Time is not simple. We will pass through these holy days moving through minutes and hours, or we will pass through these holy days overwhelmed by the many layers of this world drifting out like a tide and coming back and washing over us with some faraway longing to be, or never to be, realized.

Monday, July 13, 2009

Saturday, April 18, 2009

brunch


Sitting on the back deck in silence at dusk, I am watched warily by the wrens who have come back again this year to build their nest above the ceiling fan. They hover nearby, but when I lower my eyes they dash furtively to the nest and out again. If I stay long enough, or lie down and close my eyes, they will begin to ignore me, but right now they are still suspicious.

Male and female wrens work together in nest building They sing different parts of the same song, usually interweaving their songs such that they sound like a single bird singing.

“The concept of maternity,” writes Bedichek. “thus daily enriched, sinks in and becomes a part of the developing child and affects his thoughts and emotions deeply for all time. Bergson comments with a striking figure of speech on the significance of maternal love. He conceives of all life as motion which possesses the consciousness most convincing as the operation of maternal love is observed in nature. ‘It shows each generation,’ he says, ‘leaning over the generation that shall follow.

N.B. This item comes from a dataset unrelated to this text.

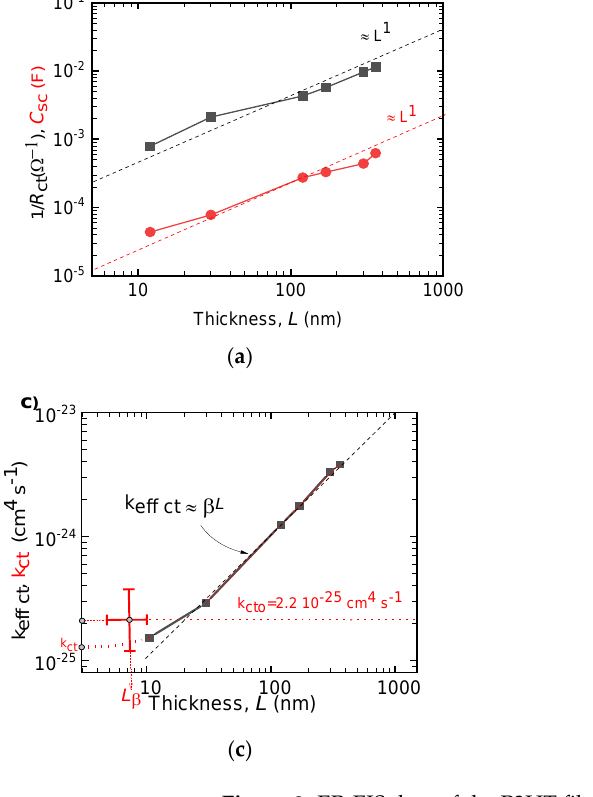
Figure 2. ER-EIS data of the P3HT films L ε(10;360)nm; ( a ) log vs log ( b ) lin vs lin, The rough unprocessed ER-EIS 0.1/ R ct and C sc data for HOMO top ( U = − 1 V, E = − 5.5 eV) vs the thickness L ; ( b )the fitting the linear part gave β = 0.038 ± 0.002 nm −1 (and L β = 26 ± 2 nm) and k ct = 4.3 × 10 −2 5 cm 4 s −1 ; ( c ) The effective rate constant k eff ct = k ct (1 + β L ) (black) of the overall D-A rate vs sample thickness L , also denoted is the extrapolation fitting for the poreless P3HT rate constant k ct = 1.3 × 10 −25 cm 4 s −1 (red dotted curve) and slope fitting k ct o = (2.2 ± 0.6)10 −25 cm 4 ·s −1 ; ( d ) The DOS function gained using Equation (3) from the ER-EIS data (Figure S2b), g sc (for U = − 1 V, E = − 5.5 eV) vs film thickness L with the average value g sc = 5.6 × 10 20 cm − 3 eV −1 .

It allows us a glimpse of the fact that the living being is above all a thoroughfare, and that the essence of life is in the movement that is transmitted.’”

There was champagne, and brioche, and then the discussion of the sons, and then the invitation to the sons (sent via cell phone) to join us at brunch. They arrived, they ate little, and we asked the questions that had to be asked and expressed our concern. Who were we to them at that moment, I do not know. As strange of beings as they are now to us, impossible to hold, we must seem to them, something antiquated, something outdated, like so many Routes 66. The living being, as Bergson says, is, after all, but a thoroughfare. I was a road through which he travelled to ultimately arrive where he will arrive. Where that is, I cannot know.